◆ EXERCISE DETAILS ◆
All pictures are to be skipped; retype only the lines from the top of the entries through the line with "którego wpłata dotyczy.", both included.

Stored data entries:
════
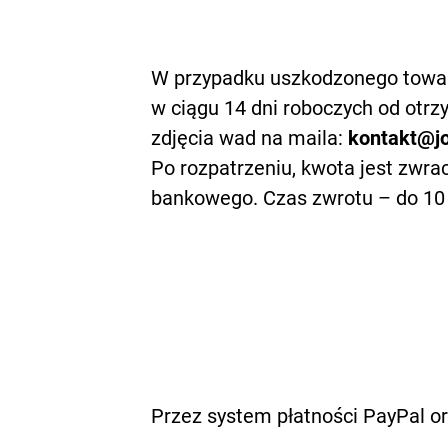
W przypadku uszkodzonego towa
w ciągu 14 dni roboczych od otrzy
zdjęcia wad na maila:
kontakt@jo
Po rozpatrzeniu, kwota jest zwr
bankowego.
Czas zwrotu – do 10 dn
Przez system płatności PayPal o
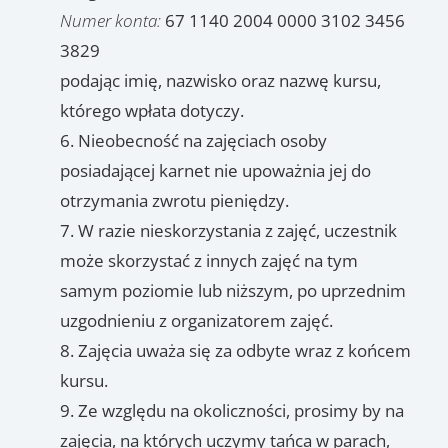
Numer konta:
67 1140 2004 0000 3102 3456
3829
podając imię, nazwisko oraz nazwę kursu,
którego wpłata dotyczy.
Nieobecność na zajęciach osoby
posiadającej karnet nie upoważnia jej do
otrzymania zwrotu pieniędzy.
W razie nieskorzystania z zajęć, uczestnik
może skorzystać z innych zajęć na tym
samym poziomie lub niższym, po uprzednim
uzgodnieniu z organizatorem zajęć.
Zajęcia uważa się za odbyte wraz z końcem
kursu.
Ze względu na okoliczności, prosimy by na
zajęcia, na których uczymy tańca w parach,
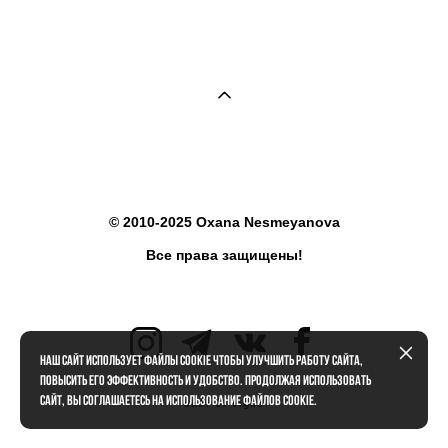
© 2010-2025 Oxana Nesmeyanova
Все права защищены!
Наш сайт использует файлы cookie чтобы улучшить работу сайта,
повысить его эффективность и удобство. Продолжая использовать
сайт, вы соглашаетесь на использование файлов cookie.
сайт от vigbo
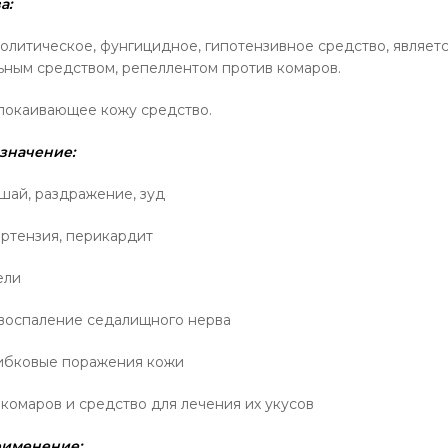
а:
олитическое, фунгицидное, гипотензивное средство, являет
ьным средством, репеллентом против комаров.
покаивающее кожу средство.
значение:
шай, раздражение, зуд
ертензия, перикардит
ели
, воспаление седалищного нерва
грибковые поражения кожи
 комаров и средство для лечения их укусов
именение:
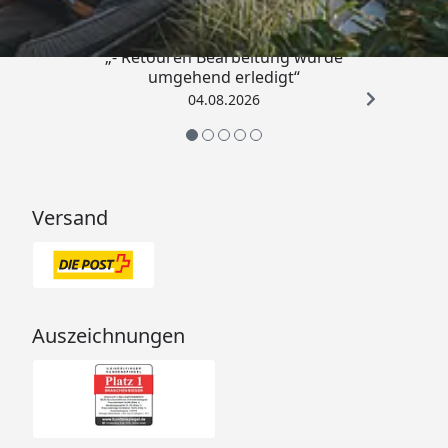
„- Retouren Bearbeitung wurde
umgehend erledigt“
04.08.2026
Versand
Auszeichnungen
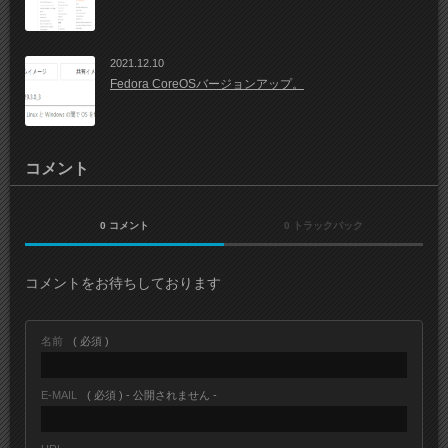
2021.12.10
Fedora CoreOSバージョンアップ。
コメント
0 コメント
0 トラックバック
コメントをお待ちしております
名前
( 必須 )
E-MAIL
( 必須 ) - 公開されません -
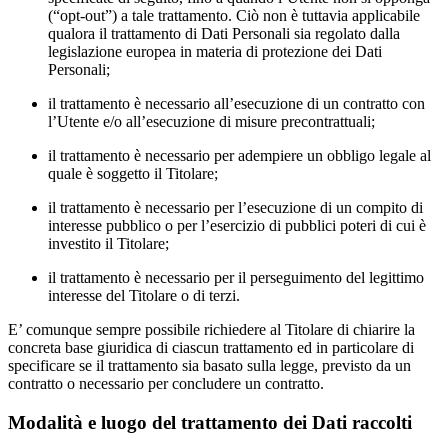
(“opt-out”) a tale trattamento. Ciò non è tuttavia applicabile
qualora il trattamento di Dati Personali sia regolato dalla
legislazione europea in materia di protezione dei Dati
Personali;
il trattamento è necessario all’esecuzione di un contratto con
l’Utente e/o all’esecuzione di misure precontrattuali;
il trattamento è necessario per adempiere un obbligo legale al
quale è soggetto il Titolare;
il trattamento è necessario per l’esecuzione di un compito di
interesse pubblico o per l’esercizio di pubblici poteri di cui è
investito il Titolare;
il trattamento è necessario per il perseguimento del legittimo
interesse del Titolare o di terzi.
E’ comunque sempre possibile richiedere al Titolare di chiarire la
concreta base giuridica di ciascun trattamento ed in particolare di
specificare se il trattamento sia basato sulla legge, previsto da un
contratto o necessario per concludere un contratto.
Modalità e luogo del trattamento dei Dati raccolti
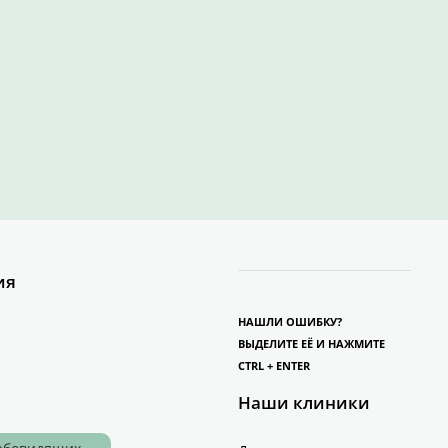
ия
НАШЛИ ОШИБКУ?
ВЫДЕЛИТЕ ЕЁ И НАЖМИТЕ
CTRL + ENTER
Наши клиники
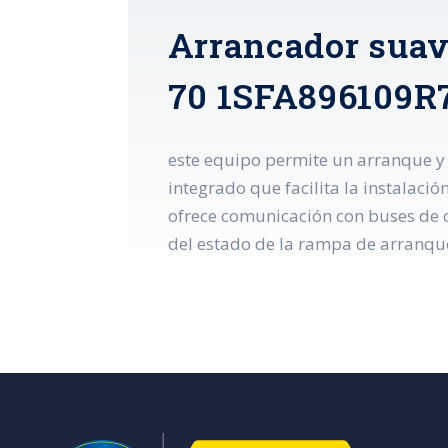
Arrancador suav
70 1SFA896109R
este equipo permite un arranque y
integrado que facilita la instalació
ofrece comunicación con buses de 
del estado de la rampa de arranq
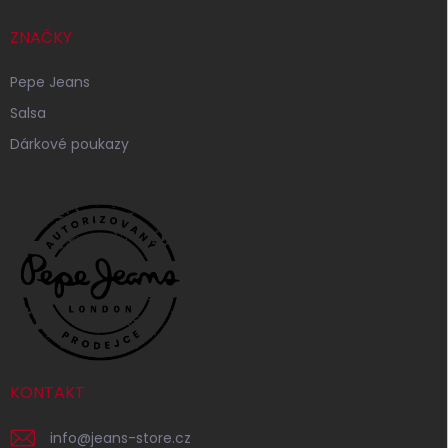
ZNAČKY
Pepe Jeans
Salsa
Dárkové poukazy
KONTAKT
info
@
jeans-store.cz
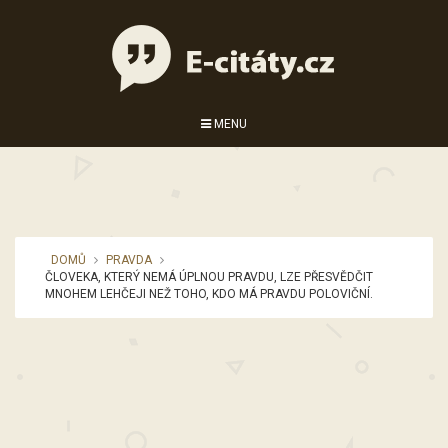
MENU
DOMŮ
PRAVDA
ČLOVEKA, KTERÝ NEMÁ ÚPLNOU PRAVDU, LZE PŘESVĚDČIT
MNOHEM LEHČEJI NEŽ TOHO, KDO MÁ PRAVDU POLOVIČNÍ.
════
◆ ANSWER FOR THE TASK ◆
W przypadku uszkodzonego towa
w ciągu 14 dni roboczych od otrzy
zdjęcia wad na maila:
kontakt@jo
Po rozpatrzeniu, kwota jest zwr
bankowego.
Czas zwrotu – do 10 dn
Przez system płatności PayPal o
Numer konta:
67 1140 2004 0000 3102 3456
3829
podając imię, nazwisko oraz nazwę kursu,
którego wpłata dotyczy.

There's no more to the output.